=== Section Start ===
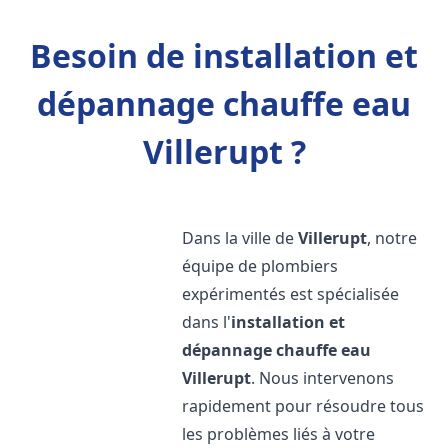
Besoin de installation et
dépannage chauffe eau
Villerupt ?
Dans la ville de
Villerupt
, notre
équipe de plombiers
expérimentés est spécialisée
dans l'
installation et
dépannage chauffe eau
Villerupt
. Nous intervenons
rapidement pour résoudre tous
les problèmes liés à votre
=== Section End ===
**Your objective**
Restate the material word for word, minus pictures.

**Output below**
Besoin de installation et
dépannage chauffe eau
Villerupt ?
Dans la ville de
Villerupt
, notre
équipe de plombiers
expérimentés est spécialisée
dans l'
installation et
dépannage chauffe eau
Villerupt
. Nous intervenons
rapidement pour résoudre tous
les problèmes liés à votre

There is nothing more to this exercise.